PAGE EXTRACT -
III. Ecosmos: A Revolutionary Fertile, Habitable, Solar-Bioplanet, Incubator Lifescape

2. Computational Systems Physics: Self-Organization, Active Matter

Naldi, Giovanni, et al, eds. Mathematical Modeling of Collective Behavior in Socio-Economic and Life Sciences. Boston: Birkhauser. 2010. University of Milan (Naldi), Ferrera (Lorenzo Pareschi), and Pavia (Guiseppe Toscani) systems physicists provide, per the Preface quotes next, a cogent update on the worldwide discovery of a universality of complex dynamical systems of agents and affairs. As an emergent convergence, statistical mechanics and complexity science now flow together to reveal a new genesis nature from molecule to metropolis.

The description of emerging collective behaviors and self–organization in a group of interacting individuals has gained increasing interest from various research communities in biology, engineering, physics, as well as sociology and economics. In the biological context, swarming behavior of bird flocks, fish schools, insects, bacteria, and people is a major research topic in behavioral ecology with applications to artificial intelligence. Likewise, emergent economic behaviors, such as distribution of wealth in a modern society and price formation dynamics, or challenging social phenomena such as the formation of choices and opinions are also problems in which the emergence of collective behaviors and universal equilibria has been shown. (v)

The novelty here is that important phenomena in seemingly different areas such as sociology, economy and biology can be described by closely related mathematical models. In this book we present selected research topics that can be regarded as new and challenging frontiers of applied mathematics. These topics have been chosen to elucidate the common methodological background underlining the main idea of this book: to identify similar modeling approaches, similar analytical and numerical techniques, for systems made out of a large number of “individuals” that show a “collective behavior,” and obtain from them “average” information. The expertise obtained from dealing with physical situations is considered as the basis for the modeling and simulation of problems for applications in the socio-economic and life sciences, as a newly emerging research field. In most of the selected contributions, the main idea is that the collective behaviors of a group composed of a sufficiently large number of individuals (agents) could be described using the laws of statistical mechanics as it happens in a physical system composed of many interacting particles. This opens a bridge between classical statistical physics and the socio-economic and life sciences. (v-vi)

[Stored data entries]
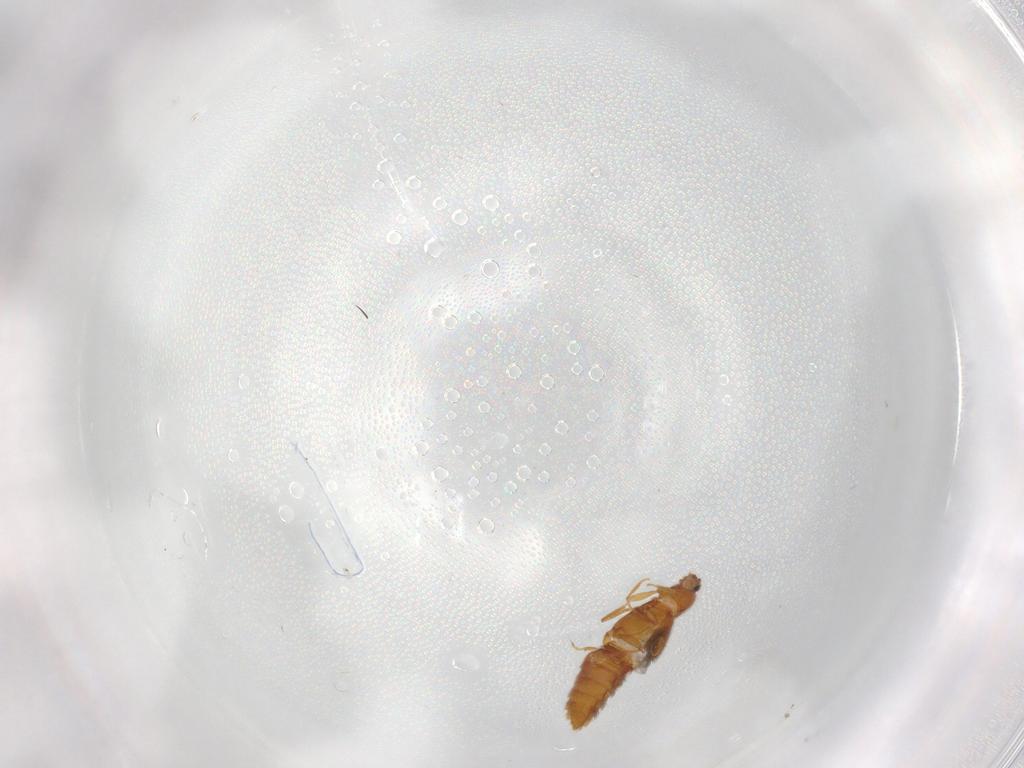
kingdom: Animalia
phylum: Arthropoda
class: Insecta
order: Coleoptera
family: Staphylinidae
...
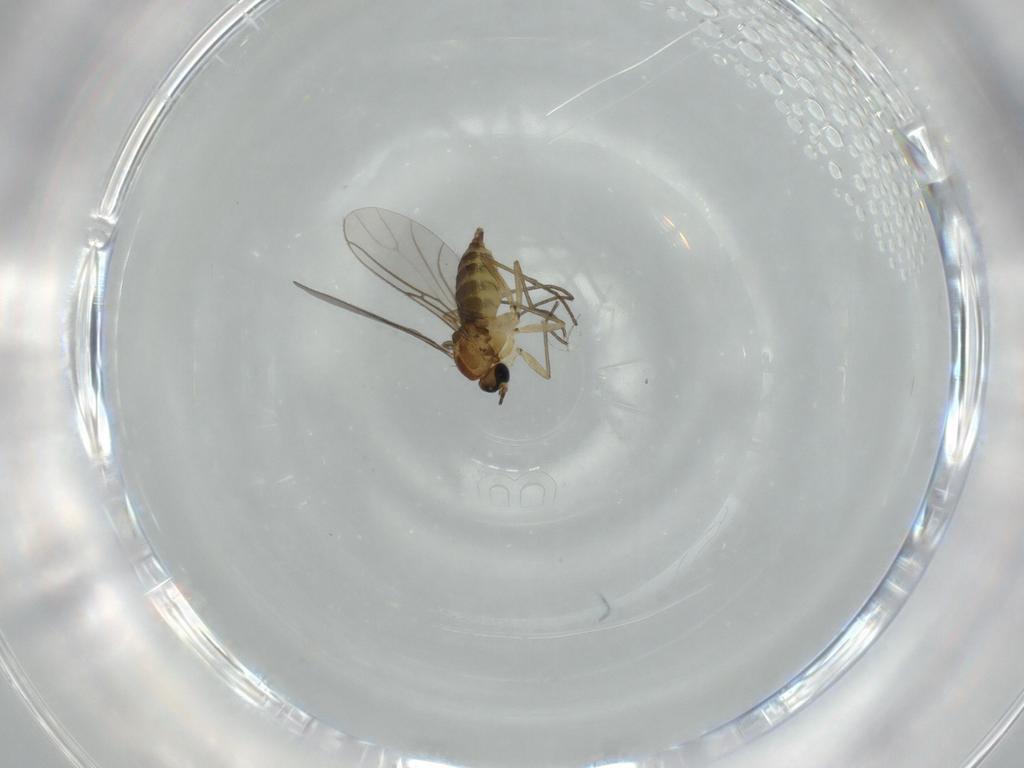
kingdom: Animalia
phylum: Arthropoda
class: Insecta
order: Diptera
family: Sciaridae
* * *
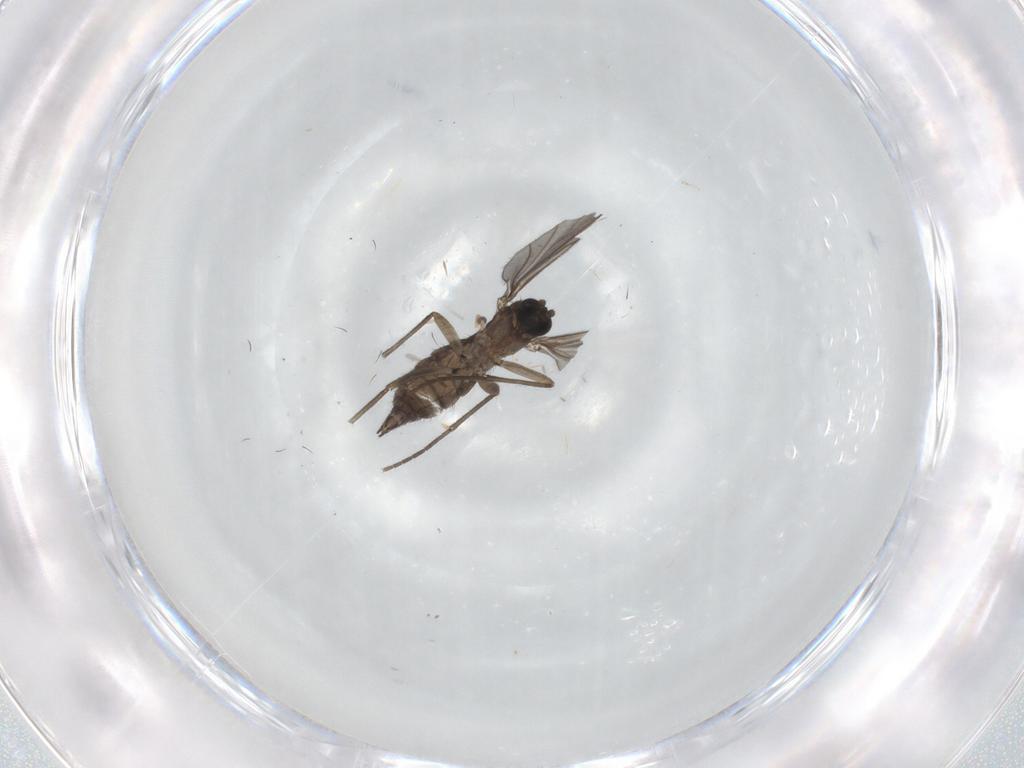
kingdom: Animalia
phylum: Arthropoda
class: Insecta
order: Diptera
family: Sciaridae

TASKS AND EXERCISES -
A – According to the last sentence of the text on modeling collective behavior, what does this approach open a bridge between?
B – Extend the text on modeling collective behavior, starting after its final sentence.
The records have no connection to the text on modeling collective behavior.

RESULTS OF THE TASKS -
A – It opens a bridge between classical statistical physics and the socio-economic and life sciences.

B –
Nardini, Cesare, et al. Entropy Production in Field Theories without Time Reversal Symmetry: Quantifying the Non-Equilibrium Character of Active Matter. Physical Review X. 7/021007, 2017. A six member team with postings in the UK, Scotland, and France press this theoretical frontier researching these lively propensities of material nature as they engender self-emergent animate behaviors.

Needleman, Daniel and Zvonimir Dogic. Active Matter at the Interface between Materials Science and Cell Biology. Nature Reviews Materials. 2/17048, 2017. We cite this entry by Harvard and Brandeis University physicists as a latest iconic case of human endeavors to learn and express what innate essence that extant nature might actually have. In regard, the paper opens with a quote by Gottfried Leibniz from Jessica Riskin’s fine history The Restless Clock (2016 herein) that intertwines machine and organism aspects. We add three quotes which reflect the conflation. The consideration is that this novel 2010s perception of intrinsic, non-equilibrium, self-organized vitalities may finally achieve a quantified meld of physical matter and animate biology.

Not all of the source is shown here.